WHAT TO PRODUCE |
Reproduce each of the following lines word for word, in the same order and with the same spacing.

DATA SUPPLIED |
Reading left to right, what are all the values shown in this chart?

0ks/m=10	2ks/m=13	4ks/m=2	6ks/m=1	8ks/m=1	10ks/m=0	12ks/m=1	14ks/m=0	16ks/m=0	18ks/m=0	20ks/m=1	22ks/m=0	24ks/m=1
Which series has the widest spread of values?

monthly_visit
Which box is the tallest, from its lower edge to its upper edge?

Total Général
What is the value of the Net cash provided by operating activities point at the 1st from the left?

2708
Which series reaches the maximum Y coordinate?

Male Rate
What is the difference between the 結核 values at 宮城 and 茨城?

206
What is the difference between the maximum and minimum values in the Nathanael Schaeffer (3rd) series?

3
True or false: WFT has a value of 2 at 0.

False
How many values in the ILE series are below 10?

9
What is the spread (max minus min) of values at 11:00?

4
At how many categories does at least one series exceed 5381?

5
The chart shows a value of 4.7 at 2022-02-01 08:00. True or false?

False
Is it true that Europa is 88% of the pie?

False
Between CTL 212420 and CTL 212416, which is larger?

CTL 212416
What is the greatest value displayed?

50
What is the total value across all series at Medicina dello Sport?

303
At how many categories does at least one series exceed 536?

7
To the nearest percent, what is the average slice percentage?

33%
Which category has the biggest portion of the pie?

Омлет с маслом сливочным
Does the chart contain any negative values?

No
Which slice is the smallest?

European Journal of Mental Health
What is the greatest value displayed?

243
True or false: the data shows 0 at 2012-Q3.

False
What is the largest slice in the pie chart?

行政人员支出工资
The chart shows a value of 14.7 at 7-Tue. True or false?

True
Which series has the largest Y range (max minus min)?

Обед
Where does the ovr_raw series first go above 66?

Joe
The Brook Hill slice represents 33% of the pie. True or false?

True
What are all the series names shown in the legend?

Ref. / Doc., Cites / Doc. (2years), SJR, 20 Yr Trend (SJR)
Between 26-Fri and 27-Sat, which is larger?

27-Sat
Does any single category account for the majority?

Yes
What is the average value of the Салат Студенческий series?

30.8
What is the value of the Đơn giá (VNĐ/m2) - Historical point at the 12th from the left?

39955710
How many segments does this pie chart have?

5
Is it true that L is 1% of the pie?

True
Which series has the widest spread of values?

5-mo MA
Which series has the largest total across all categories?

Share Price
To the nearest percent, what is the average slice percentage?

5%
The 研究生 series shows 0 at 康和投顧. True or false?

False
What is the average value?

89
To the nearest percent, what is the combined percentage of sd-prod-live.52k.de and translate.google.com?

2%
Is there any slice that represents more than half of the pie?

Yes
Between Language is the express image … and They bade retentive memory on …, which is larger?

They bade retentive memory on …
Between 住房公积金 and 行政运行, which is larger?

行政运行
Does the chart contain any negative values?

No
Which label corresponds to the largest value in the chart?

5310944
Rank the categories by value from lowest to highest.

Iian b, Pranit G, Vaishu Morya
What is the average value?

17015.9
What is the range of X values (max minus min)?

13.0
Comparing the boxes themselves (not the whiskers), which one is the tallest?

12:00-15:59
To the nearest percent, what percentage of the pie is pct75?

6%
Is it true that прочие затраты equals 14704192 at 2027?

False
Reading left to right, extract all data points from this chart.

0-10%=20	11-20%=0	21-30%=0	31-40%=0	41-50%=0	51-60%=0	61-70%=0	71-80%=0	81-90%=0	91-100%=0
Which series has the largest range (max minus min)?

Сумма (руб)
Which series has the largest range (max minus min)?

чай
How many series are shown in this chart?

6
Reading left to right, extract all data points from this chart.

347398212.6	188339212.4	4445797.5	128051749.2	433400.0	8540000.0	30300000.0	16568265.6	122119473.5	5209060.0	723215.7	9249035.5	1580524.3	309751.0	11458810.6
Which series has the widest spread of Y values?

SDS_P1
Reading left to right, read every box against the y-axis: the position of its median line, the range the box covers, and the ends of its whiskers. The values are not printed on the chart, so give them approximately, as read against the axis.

TASK RESULT |
Reading left to right, what are all the values shown in this chart?

0ks/m=10	2ks/m=13	4ks/m=2	6ks/m=1	8ks/m=1	10ks/m=0	12ks/m=1	14ks/m=0	16ks/m=0	18ks/m=0	20ks/m=1	22ks/m=0	24ks/m=1
Which series has the widest spread of values?

monthly_visit
Which box is the tallest, from its lower edge to its upper edge?

Total Général
What is the value of the Net cash provided by operating activities point at the 1st from the left?

2708
Which series reaches the maximum Y coordinate?

Male Rate
What is the difference between the 結核 values at 宮城 and 茨城?

206
What is the difference between the maximum and minimum values in the Nathanael Schaeffer (3rd) series?

3
True or false: WFT has a value of 2 at 0.

False
How many values in the ILE series are below 10?

9
What is the spread (max minus min) of values at 11:00?

4
At how many categories does at least one series exceed 5381?

5
The chart shows a value of 4.7 at 2022-02-01 08:00. True or false?

False
Is it true that Europa is 88% of the pie?

False
Between CTL 212420 and CTL 212416, which is larger?

CTL 212416
What is the greatest value displayed?

50
What is the total value across all series at Medicina dello Sport?

303
At how many categories does at least one series exceed 536?

7
To the nearest percent, what is the average slice percentage?

33%
Which category has the biggest portion of the pie?

Омлет с маслом сливочным
Does the chart contain any negative values?

No
Which slice is the smallest?

European Journal of Mental Health
What is the greatest value displayed?

243
True or false: the data shows 0 at 2012-Q3.

False
What is the largest slice in the pie chart?

行政人员支出工资
The chart shows a value of 14.7 at 7-Tue. True or false?

True
Which series has the largest Y range (max minus min)?

Обед
Where does the ovr_raw series first go above 66?

Joe
The Brook Hill slice represents 33% of the pie. True or false?

True
What are all the series names shown in the legend?

Ref. / Doc., Cites / Doc. (2years), SJR, 20 Yr Trend (SJR)
Between 26-Fri and 27-Sat, which is larger?

27-Sat
Does any single category account for the majority?

Yes
What is the average value of the Салат Студенческий series?

30.8
What is the value of the Đơn giá (VNĐ/m2) - Historical point at the 12th from the left?

39955710
How many segments does this pie chart have?

5
Is it true that L is 1% of the pie?

True
Which series has the widest spread of values?

5-mo MA
Which series has the largest total across all categories?

Share Price
To the nearest percent, what is the average slice percentage?

5%
The 研究生 series shows 0 at 康和投顧. True or false?

False
What is the average value?

89
To the nearest percent, what is the combined percentage of sd-prod-live.52k.de and translate.google.com?

2%
Is there any slice that represents more than half of the pie?

Yes
Between Language is the express image … and They bade retentive memory on …, which is larger?

They bade retentive memory on …
Between 住房公积金 and 行政运行, which is larger?

行政运行
Does the chart contain any negative values?

No
Which label corresponds to the largest value in the chart?

5310944
Rank the categories by value from lowest to highest.

Iian b, Pranit G, Vaishu Morya
What is the average value?

17015.9
What is the range of X values (max minus min)?

13.0
Comparing the boxes themselves (not the whiskers), which one is the tallest?

12:00-15:59
To the nearest percent, what percentage of the pie is pct75?

6%
Is it true that прочие затраты equals 14704192 at 2027?

False
Reading left to right, extract all data points from this chart.

0-10%=20	11-20%=0	21-30%=0	31-40%=0	41-50%=0	51-60%=0	61-70%=0	71-80%=0	81-90%=0	91-100%=0
Which series has the largest range (max minus min)?

Сумма (руб)
Which series has the largest range (max minus min)?

чай
How many series are shown in this chart?

6
Reading left to right, extract all data points from this chart.

347398212.6	188339212.4	4445797.5	128051749.2	433400.0	8540000.0	30300000.0	16568265.6	122119473.5	5209060.0	723215.7	9249035.5	1580524.3	309751.0	11458810.6
Which series has the widest spread of Y values?

SDS_P1
Reading left to right, read every box against the y-axis: the position of its median line, the range the box covers, and the ends of its whiskers. The values are not printed on the chart, so give them approximately, as read against the axis.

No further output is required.